Discretas esperanças nas eleições

A experiência mais discutida na eleição presidencial foram as Unidades de Polícia Pacificadora (UPPs), criadas no Rio

Fernando Gabeira- Estadão

O que têm que ver as eleições com segurança nas  metrópoles brasileiras? Prefeitos e vereadores que delas emergem não têm  como função específica garantir a segurança pública. Mas não podem dar  as costas ao tema.

A experiência mais discutida na eleição  presidencial foram as Unidades de Polícia Pacificadora (UPPs), criadas  no Rio. Sucesso entre os moradores, a imprensa e até no comércio  imobiliário, que delas se beneficiou, essas unidades são, no conjunto,  um cinturão no setor da cidade que abrigará a Copa do Mundo. Além dos  benefícios para os moradores, o governo consegue demonstrar o domínio  sobre o território, apoiado por quedas no índice de criminalidade.

Mas  vistas de bairros mais remotos, áreas metropolitanas e cidades médias,  as UPPs significaram mais perigo no cotidiano, porque os ocupantes dos  morros foram dispersados. O índice de assassinatos na Baixada Fluminense  é o dobro do registrado na capital. Essa diferença não nasceu agora,  apenas revela onde é mais perigoso viver. É o tipo de realidade que o  planejamento de eventos internacionais não pode encobrir. Seu objetivo é  garantir os jogos, e não necessariamente a segurança conjunta.

Eleições  municipais não mudam tal realidade, mas poderiam atenuar seu impacto.  Prefeituras têm algo essencial: informação sobre inúmeras variáveis.  Respeitada a privacidade, combinados e analisados, esses dados seriam  uma ferramenta complementar para uma política de segurança. Uma rede de  guardas municipais conectados pode dizer muito, a todo instante, do que  se passa nas ruas. O risco continuará a existir, mas a informação pode  trazer mais clareza sobre como é administrado e empurrado para a  periferia. São os bairros mais distantes, de modo geral, que recebem  outros riscos decorrentes dessa administração. Para lá vão os presídios,  manicômios, aterros sanitários, traficantes e milícias.

Enunciado A
Transcreva sem alterações o trecho do texto sobre segurança nas eleições que começa com as palavras contendo "A experiência mais discutida na eleição presidencial" e termina em "costas ao tema.".
Enunciado B
Com base no texto sobre segurança nas eleições, indique se cada afirmação concorda com ele, respondendo sim ou não e citando literalmente as palavras que decidem a questão. (i) O índice de assassinatos na Baixada Fluminense é o dobro do registrado na capital. (ii) As eleições municipais mudam a realidade da segurança nas metrópoles. (iii) Prefeitos e vereadores têm como função específica garantir a segurança pública.
Enunciado C
Dê continuidade ao texto sobre segurança nas eleições, começando logo após a última frase apresentada.

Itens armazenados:

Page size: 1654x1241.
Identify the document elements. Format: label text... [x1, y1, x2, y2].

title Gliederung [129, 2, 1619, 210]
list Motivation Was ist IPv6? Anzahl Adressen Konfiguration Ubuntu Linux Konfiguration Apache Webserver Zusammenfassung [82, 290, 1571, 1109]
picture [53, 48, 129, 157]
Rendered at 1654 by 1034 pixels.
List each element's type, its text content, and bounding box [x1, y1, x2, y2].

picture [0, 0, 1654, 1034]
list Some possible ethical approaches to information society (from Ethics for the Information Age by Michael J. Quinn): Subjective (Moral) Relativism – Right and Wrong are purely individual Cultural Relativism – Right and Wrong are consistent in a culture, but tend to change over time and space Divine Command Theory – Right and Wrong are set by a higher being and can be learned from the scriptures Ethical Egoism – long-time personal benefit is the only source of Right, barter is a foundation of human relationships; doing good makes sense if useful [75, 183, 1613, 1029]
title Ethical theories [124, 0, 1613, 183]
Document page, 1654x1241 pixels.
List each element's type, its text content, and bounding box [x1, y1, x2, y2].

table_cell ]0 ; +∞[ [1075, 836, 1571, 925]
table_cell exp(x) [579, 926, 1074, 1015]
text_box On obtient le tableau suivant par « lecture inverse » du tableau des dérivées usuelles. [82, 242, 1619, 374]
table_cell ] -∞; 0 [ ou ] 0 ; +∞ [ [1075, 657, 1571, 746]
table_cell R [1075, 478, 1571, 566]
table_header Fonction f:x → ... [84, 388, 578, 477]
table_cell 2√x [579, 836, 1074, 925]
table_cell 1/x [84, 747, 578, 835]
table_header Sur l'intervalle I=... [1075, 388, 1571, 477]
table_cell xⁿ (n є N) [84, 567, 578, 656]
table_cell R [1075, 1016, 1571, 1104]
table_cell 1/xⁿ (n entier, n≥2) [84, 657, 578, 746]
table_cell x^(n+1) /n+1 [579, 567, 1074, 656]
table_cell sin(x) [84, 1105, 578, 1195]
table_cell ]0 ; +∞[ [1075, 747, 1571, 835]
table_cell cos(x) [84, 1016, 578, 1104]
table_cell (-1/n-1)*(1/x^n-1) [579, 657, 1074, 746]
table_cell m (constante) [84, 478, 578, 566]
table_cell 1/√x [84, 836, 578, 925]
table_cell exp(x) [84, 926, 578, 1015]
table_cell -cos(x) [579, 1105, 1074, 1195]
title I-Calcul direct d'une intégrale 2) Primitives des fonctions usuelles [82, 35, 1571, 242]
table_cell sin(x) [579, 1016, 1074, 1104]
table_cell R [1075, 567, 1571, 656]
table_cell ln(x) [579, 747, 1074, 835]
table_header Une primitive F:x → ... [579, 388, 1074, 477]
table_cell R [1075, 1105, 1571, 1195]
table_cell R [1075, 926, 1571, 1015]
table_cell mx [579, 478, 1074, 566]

Resposta A
A experiência mais discutida na eleição presidencial foram as Unidades de Polícia Pacificadora (UPPs), criadas no Rio

Fernando Gabeira- Estadão

O que têm que ver as eleições com segurança nas  metrópoles brasileiras? Prefeitos e vereadores que delas emergem não têm  como função específica garantir a segurança pública. Mas não podem dar  as costas ao tema.

Resposta B
(i) Sim: "O índice de assassinatos na Baixada Fluminense é o dobro do registrado na capital."
(ii) Não: "Eleições municipais não mudam tal realidade, mas poderiam atenuar seu impacto."
(iii) Não: "Prefeitos e vereadores que delas emergem não têm como função específica garantir a segurança pública."

Resposta C
Em muitas  áreas da metrópole a insegurança está na própria moradia. O Brasil  desenvolveu um modelo original. O capitalismo no seu curso espontâneo  tende a empurrar as pessoas para áreas de risco. E os socialistas lutam  ardentemente para que elas continuem lá, no perigo extremo.

A  energia central está na construção de novas moradias. As cidades esperam  muito de programas ambiciosos como o Minha Casa, Minha Vida. E às vezes  não percebem a energia da própria comunidade, como a de Vieira,  distrito de Teresópolis, que construiu dez casas, a R$ 10mil cada, por  conta própria. Foi preciso que um grupo se cotizasse e buscasse mais  recursos entre pessoas simpáticas à reconstrução. A única demanda ao  governo foi que emprestasse uma de suas máquinas, locadas na região,  para algumas horas de trabalho.

A possibilidade de renovação nas  cidades não se limita ao uso de recursos inteligentes. Elas têm algo que  governos estaduais e Brasília não conseguem com a mesma intensidade: o  potencial de mobilização. Os dois fatores permitiram que algumas cidades  obtivessem, na luta contra a corrupção, melhores resultados que o  obtido no plano nacional.

Os candidatos poderão ser ultrapassados  pela demanda que começa em reuniões de pequenos grupos em casas de  família e se estende pela rede social. Muito possivelmente, ao lado de  projetos mais amplos os moradores vão querer saber o que está previsto  para sua área, que tipo de crescimento o bairro vai experimentar. Isso  estimula, em certos casos, a dividir a cidade por áreas com projetos  específicos de crescimento, respeitada sua vocação. Um plano desse tipo  foi discutido no Rio em 2008. Adotado parcialmente pelo prefeito eleito,  estimulou o crescimento de um polo de produtores de plantas ornamentais  e flores em Barra de Guaratiba, que cresceu em torno do sítio de Burle  Marx e agora se consolida.

Um projeto para a cidade não se faz só  em ano de eleições. Até porque os candidatos, em níveis diferentes, têm  conhecimentos limitados da cidade que vão governar. Embora dependa muito  da discussão, depende também da existência de grupos que estudem o  problema e, como urbanistas ou acadêmicos, já tenham formulado o  esqueleto do plano.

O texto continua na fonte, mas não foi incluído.